** PASSAGE SHOWN follows **

By contrast, it’s more difficult for an adult partner to qualify as a dependent in the eyes of the IRS, so even when unmarried couples are granted “domestic partner” benefits by companies – a workplace trend in recent years – the benefits they are given as domestic partners are diminished through taxes. Since the signing of the federal Defense of Marriage Act in 1996, marriages between people of the same sex, where they are allowed by state law, have no effect for federal tax purposes.

For example, a group health policy for a domestic partner or same-sex spouse that is subsidized by an employer to the tune of $4,000 a year is treated as an additional $4,000 of taxable income for the employee.

“Most people would say that it’s better to have to pay tax on the extra $4,000 than not to have the coverage,” Luscombe noted. “Still, this is a tax hit that would never apply to a traditional married couple with employer-provided health insurance.”

Traditional spouses also are favored when it comes to pensions and inheritances, Luscombe observed.

“A surviving spouse can inherit a husband’s or wife’s estate without any estate tax. That’s not the case for any other relationship,” said Luscombe.

A Few New Breaks for Non-spouses

In the Pension Protection Act of 2006, Congress did include two measures that give non-spouses better breaks in one small area of the tax code. First of all, starting this year, non-spouse beneficiaries may be able, if the plan permits, to  rollover the assets they receive from the deceased owner of a qualified plan into a special “inherited” IRA, avoiding tax on the money until it is actually taken out – either over their lifetimes or over five years. Without this provision, non-spouse beneficiaries were not able to have the money rolled into an IRA.  The IRS takes the position, however, that whatever distribution rules were in effect for the plan still apply to the IRA.

Spouses fare better. They can “step into the shoes” of the deceased owner of the plan by rolling the assets over into their own IRA, which they do not have to tap until they reach age 70½.

** End of PASSAGE SHOWN **
** SUPPLIED INFORMATION follows **

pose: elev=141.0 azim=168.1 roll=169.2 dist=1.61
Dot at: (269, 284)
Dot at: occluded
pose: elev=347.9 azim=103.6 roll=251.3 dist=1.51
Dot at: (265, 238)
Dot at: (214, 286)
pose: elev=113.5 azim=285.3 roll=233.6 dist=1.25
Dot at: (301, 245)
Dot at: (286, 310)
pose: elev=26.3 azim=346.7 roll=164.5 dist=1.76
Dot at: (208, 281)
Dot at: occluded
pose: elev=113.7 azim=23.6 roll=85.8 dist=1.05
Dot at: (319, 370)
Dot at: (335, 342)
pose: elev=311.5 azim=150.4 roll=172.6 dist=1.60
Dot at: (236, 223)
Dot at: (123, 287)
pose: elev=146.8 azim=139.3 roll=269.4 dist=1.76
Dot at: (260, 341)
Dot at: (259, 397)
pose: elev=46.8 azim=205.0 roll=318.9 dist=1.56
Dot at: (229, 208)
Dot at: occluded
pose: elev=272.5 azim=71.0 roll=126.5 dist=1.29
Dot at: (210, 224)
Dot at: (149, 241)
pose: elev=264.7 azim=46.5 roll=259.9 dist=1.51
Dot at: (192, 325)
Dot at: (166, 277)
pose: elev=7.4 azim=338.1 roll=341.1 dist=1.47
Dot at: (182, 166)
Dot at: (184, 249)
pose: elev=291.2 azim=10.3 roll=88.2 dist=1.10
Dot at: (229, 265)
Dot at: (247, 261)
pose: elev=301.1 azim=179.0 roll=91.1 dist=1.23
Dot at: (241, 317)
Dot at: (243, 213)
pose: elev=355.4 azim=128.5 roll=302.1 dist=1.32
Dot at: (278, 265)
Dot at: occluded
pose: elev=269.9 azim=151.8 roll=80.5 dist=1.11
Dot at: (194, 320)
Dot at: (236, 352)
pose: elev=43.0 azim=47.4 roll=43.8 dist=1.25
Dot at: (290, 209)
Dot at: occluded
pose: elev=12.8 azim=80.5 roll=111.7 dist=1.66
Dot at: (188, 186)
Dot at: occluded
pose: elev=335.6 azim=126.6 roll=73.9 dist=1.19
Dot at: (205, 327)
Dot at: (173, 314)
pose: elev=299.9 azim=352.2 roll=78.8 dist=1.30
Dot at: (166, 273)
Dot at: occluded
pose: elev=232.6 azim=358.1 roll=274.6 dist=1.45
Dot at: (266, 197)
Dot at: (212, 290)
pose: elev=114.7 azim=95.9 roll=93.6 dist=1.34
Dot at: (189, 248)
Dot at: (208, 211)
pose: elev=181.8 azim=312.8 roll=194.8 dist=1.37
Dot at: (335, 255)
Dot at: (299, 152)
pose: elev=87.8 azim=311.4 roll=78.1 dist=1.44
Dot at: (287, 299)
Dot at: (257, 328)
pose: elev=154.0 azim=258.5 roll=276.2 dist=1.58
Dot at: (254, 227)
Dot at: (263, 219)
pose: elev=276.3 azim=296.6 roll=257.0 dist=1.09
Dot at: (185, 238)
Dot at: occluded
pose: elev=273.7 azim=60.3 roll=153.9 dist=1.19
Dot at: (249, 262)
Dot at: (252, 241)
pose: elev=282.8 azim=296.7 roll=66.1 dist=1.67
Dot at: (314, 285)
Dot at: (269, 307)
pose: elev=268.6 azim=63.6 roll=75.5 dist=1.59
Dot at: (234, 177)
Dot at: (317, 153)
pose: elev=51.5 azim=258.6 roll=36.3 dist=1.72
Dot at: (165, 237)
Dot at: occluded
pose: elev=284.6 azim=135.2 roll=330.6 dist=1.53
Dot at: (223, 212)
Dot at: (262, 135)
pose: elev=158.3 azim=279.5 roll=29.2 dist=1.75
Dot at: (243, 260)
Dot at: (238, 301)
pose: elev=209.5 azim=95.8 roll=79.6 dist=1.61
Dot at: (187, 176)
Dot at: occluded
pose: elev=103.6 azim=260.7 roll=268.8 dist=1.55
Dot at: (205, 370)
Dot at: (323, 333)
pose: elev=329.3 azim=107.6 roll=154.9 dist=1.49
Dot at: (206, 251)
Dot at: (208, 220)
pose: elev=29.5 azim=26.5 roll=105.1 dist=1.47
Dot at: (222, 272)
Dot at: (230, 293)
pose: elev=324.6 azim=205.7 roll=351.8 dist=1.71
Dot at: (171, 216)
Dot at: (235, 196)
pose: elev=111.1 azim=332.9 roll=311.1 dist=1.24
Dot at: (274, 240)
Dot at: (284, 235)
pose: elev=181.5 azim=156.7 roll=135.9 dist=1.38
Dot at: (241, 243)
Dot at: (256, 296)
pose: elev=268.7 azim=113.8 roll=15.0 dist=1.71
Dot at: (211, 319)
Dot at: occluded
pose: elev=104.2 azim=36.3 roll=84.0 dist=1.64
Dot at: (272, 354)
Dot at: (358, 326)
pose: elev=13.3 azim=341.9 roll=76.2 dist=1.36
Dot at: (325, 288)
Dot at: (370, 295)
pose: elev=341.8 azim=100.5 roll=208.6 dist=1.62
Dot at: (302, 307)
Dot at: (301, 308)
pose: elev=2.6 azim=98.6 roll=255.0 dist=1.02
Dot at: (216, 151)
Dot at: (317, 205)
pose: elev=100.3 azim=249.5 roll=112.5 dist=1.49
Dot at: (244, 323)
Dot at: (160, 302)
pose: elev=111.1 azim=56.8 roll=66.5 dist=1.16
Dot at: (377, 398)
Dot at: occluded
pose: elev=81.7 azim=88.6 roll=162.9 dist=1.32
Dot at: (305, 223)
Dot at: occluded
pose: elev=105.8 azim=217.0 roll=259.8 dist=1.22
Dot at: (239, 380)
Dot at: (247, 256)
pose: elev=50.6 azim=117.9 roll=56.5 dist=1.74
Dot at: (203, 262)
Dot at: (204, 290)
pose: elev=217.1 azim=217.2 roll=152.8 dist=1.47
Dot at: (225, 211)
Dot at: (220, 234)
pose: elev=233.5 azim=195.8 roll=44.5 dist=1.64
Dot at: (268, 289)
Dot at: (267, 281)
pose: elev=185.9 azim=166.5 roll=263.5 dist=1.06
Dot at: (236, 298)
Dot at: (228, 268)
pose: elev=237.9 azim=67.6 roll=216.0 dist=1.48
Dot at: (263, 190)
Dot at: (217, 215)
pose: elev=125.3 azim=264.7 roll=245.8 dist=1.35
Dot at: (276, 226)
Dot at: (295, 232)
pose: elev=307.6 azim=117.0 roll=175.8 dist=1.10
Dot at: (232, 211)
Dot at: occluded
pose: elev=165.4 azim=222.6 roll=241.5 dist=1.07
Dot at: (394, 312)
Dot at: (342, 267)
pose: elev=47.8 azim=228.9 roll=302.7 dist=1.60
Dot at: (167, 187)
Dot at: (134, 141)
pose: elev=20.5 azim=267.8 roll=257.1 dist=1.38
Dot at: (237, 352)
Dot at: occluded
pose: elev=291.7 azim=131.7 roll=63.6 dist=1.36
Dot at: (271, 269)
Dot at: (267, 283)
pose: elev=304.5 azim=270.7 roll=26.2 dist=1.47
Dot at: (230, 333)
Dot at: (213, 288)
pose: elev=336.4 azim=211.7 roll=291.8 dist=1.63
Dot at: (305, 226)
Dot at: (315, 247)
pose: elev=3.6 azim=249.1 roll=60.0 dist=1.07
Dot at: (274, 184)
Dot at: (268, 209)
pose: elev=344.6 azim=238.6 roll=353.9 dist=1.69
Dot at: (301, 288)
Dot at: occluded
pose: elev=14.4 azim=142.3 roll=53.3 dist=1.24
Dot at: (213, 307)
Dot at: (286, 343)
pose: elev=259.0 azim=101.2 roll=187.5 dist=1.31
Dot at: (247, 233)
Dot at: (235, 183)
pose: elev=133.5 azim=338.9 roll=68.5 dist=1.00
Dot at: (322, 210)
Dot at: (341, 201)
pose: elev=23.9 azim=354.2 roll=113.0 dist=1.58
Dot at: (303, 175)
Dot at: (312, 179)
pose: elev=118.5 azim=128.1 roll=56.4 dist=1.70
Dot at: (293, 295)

** End of SUPPLIED INFORMATION **

- WHAT YOU WILL DO
1) Rewrite the passage on tax rules for spouses and non-spouses, starting with "A Few New Breaks" and going on through "reach age 70½.", with "Congress" changed to "lawmakers".
2) According to the passage on tax rules for spouses and non-spouses, until what age does a spouse who rolls plan assets into their own IRA not have to tap it?

- RESPONSES BY ITEM NUMBER
1)
A Few New Breaks for Non-spouses

In the Pension Protection Act of 2006, lawmakers did include two measures that give non-spouses better breaks in one small area of the tax code. First of all, starting this year, non-spouse beneficiaries may be able, if the plan permits, to  rollover the assets they receive from the deceased owner of a qualified plan into a special “inherited” IRA, avoiding tax on the money until it is actually taken out – either over their lifetimes or over five years. Without this provision, non-spouse beneficiaries were not able to have the money rolled into an IRA.  The IRS takes the position, however, that whatever distribution rules were in effect for the plan still apply to the IRA.

Spouses fare better. They can “step into the shoes” of the deceased owner of the plan by rolling the assets over into their own IRA, which they do not have to tap until they reach age 70½.

2) Age 70½.